• _Required action_:
Setting aside any pictures, reproduce the data exactly.

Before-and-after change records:
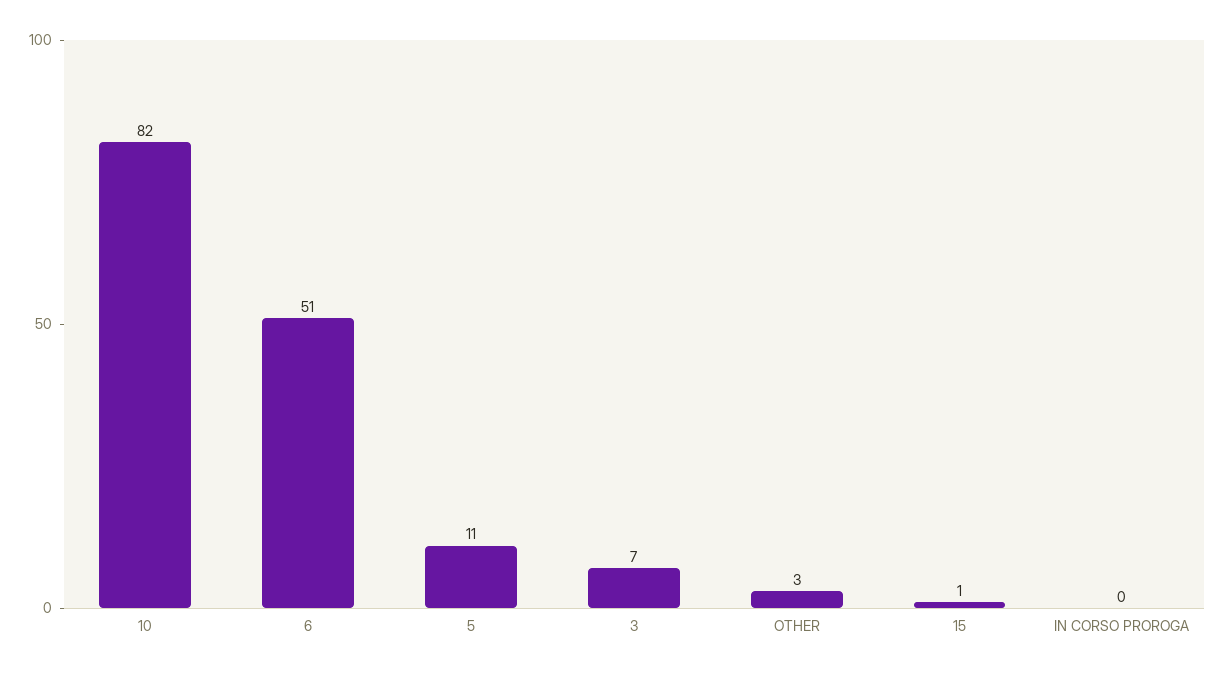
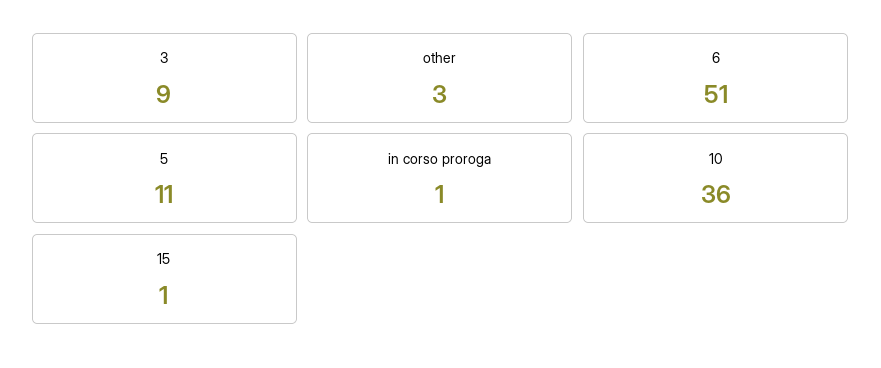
  {
-   "10": 82,
+   "10": 36,
    "6": 51,
    "5": 11,
-   "3": 7,
+   "3": 9,
    "OTHER": 3,
    "15": 1,
-   "IN CORSO PROROGA": 0
+   "IN CORSO PROROGA": 1
  }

• _Exercise answer_:
  {
-   "10": 82,
+   "10": 36,
    "6": 51,
    "5": 11,
-   "3": 7,
+   "3": 9,
    "OTHER": 3,
    "15": 1,
-   "IN CORSO PROROGA": 0
+   "IN CORSO PROROGA": 1
  }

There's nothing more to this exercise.